Scan the entries below for the word "over" and copy every line where it turns up.

───── Information shown ─────

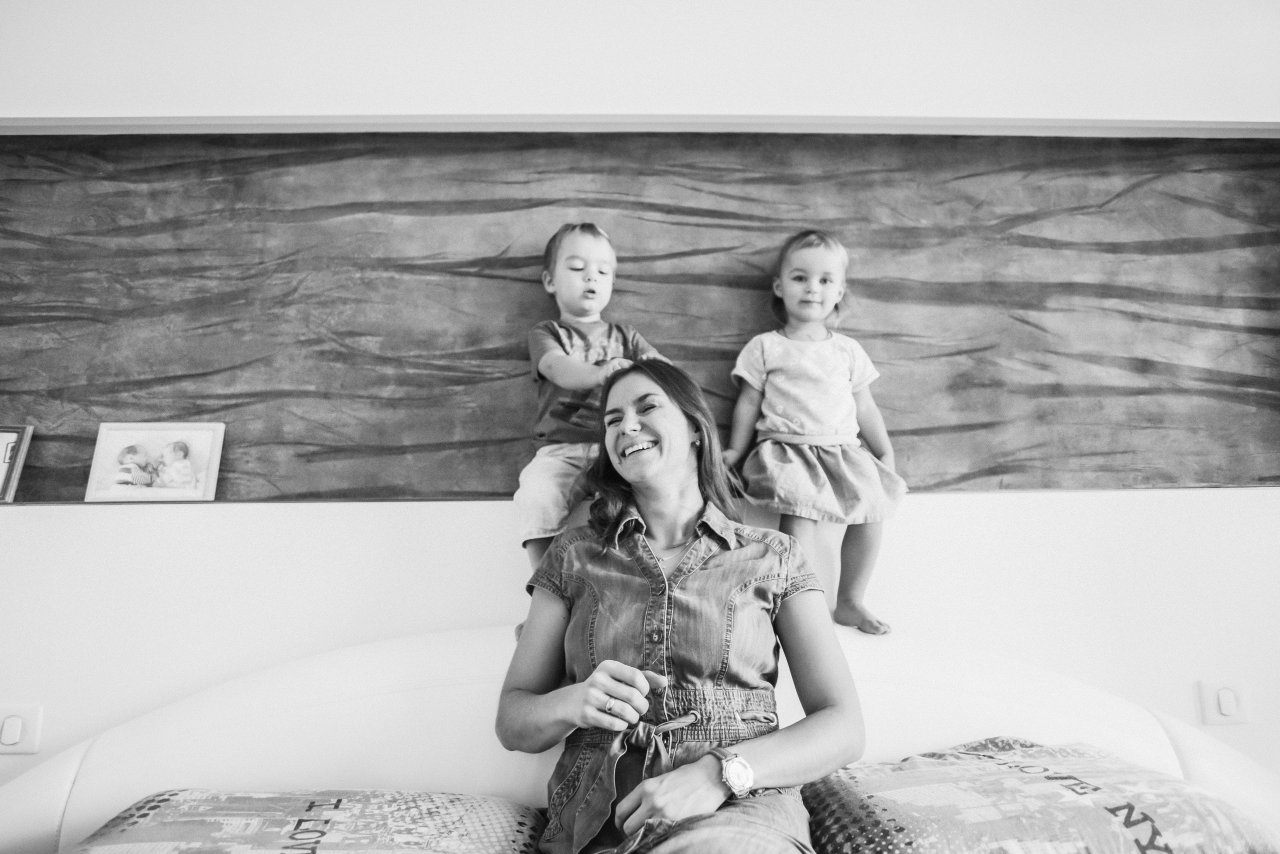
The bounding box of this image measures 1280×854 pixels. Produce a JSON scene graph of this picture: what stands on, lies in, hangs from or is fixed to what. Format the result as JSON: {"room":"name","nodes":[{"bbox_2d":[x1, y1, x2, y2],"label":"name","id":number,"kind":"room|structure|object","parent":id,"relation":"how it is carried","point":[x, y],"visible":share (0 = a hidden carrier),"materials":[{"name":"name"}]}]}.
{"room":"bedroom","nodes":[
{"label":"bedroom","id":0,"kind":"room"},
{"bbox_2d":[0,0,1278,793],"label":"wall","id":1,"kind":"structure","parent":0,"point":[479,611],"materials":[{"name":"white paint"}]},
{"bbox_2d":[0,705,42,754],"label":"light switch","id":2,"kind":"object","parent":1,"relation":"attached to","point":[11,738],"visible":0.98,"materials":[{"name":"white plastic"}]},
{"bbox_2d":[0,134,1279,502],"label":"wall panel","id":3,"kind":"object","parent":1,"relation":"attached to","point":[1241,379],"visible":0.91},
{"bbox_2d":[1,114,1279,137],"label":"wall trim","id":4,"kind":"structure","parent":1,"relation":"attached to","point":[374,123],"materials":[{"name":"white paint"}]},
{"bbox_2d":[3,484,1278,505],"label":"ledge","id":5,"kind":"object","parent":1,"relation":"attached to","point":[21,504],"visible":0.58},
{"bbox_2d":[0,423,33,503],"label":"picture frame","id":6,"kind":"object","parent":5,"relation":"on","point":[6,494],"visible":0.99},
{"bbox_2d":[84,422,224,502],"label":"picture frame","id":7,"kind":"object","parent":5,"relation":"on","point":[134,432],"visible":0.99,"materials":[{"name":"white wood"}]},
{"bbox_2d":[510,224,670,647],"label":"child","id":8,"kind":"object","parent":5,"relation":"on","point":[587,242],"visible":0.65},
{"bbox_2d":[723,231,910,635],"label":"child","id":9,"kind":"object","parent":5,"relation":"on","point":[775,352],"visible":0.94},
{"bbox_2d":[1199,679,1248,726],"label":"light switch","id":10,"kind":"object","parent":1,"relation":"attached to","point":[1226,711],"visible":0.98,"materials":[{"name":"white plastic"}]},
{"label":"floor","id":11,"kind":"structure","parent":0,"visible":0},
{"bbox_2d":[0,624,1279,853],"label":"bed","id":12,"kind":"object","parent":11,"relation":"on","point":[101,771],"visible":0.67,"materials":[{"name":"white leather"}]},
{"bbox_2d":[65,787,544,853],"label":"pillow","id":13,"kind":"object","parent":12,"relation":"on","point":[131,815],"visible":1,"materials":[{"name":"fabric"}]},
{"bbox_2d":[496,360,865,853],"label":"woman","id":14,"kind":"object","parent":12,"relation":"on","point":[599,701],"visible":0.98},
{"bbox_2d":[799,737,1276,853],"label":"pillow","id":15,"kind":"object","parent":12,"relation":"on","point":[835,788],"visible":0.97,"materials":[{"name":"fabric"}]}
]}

─────
───── Information shown ─────

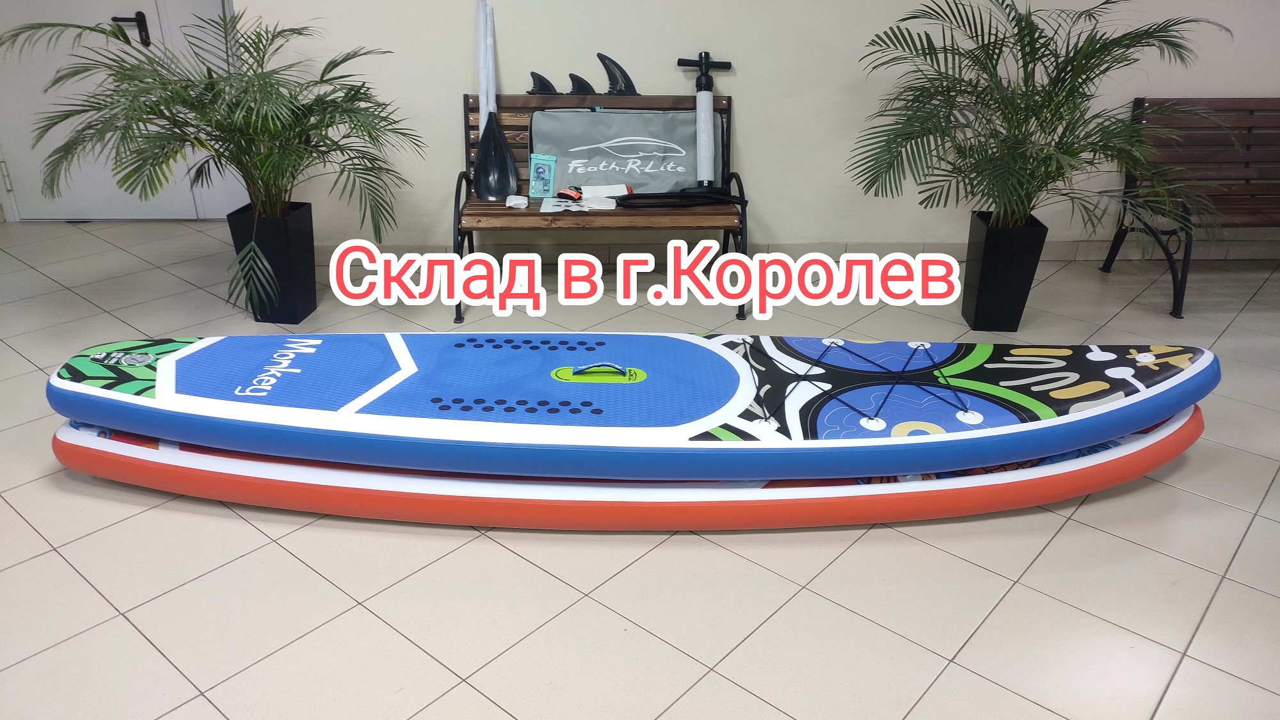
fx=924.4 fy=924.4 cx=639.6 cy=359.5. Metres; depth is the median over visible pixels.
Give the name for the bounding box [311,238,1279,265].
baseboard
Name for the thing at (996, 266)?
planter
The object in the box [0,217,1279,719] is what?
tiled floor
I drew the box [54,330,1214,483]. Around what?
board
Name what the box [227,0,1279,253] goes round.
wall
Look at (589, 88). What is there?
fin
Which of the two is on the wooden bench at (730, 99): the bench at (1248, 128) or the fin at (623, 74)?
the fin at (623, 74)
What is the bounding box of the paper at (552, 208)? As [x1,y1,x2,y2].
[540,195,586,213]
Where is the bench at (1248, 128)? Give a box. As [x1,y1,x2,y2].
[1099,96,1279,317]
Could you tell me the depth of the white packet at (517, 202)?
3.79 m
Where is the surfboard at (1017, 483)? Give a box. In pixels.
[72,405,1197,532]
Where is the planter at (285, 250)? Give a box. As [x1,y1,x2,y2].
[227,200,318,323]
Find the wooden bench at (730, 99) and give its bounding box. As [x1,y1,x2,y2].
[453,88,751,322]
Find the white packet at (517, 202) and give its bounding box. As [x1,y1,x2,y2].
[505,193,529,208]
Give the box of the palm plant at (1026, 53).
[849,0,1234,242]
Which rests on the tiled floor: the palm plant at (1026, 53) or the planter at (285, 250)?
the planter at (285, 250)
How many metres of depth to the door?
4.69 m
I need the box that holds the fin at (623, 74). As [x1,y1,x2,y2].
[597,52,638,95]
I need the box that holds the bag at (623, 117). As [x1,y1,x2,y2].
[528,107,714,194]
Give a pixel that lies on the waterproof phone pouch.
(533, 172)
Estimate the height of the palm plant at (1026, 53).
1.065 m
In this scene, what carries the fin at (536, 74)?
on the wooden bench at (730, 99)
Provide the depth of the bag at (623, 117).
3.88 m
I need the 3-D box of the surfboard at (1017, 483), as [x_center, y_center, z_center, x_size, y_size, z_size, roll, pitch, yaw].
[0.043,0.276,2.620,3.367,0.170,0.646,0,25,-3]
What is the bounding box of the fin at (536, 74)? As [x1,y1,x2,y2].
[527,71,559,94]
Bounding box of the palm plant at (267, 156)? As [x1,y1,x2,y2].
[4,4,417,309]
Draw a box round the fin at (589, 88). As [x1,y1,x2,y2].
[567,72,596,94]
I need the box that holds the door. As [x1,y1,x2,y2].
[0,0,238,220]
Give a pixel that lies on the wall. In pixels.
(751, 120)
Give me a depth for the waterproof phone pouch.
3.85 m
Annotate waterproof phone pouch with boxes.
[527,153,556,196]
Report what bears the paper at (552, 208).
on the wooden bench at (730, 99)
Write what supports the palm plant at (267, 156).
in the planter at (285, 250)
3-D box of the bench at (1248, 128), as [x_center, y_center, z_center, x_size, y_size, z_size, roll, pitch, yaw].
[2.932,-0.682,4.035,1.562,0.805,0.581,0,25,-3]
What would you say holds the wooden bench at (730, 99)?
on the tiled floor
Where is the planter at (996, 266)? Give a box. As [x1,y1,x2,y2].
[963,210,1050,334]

─────
───── Information shown ─────

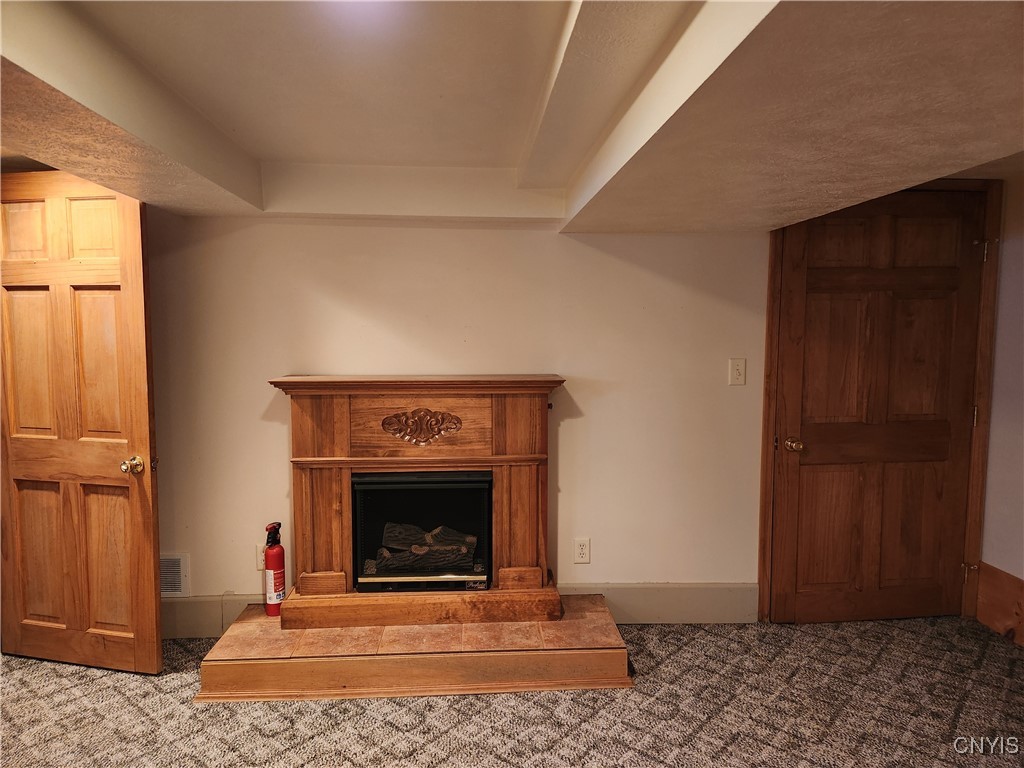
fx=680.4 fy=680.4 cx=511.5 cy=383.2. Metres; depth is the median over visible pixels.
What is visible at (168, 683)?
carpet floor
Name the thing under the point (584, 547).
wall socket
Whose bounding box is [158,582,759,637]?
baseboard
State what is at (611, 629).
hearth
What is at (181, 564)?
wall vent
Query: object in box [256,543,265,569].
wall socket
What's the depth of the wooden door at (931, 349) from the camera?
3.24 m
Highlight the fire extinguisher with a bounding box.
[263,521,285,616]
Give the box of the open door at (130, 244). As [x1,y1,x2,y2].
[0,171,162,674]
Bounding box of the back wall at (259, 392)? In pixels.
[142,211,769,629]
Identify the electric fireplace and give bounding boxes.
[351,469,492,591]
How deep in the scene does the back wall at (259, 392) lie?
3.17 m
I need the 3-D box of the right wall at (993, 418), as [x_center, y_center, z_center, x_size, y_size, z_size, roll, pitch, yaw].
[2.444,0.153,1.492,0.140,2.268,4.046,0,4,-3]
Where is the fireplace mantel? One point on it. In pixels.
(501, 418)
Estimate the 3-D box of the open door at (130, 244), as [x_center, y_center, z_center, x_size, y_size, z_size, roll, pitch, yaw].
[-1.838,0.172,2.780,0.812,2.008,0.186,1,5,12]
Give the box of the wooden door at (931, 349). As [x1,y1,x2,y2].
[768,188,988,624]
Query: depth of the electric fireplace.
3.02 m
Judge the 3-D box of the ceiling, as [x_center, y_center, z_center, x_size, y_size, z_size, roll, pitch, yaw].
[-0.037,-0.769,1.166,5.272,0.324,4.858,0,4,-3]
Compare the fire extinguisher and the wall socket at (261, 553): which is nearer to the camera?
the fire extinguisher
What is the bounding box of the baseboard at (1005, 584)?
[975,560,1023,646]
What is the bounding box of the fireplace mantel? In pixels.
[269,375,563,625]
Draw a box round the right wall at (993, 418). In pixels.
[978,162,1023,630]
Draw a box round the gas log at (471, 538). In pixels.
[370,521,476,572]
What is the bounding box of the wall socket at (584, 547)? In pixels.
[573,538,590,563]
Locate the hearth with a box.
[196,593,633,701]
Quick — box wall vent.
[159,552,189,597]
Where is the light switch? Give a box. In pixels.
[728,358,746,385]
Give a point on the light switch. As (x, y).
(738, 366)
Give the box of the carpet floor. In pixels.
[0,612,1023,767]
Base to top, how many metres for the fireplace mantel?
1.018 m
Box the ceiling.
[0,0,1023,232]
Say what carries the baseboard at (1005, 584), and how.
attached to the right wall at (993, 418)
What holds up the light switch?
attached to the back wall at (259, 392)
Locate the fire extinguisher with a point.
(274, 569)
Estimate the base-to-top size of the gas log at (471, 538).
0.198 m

─────

*Solved exercise*.
fx=924.4 fy=924.4 cx=639.6 cy=359.5. Metres; depth is the median over visible pixels.
fx=680.4 fy=680.4 cx=511.5 cy=383.2. Metres; depth is the median over visible pixels.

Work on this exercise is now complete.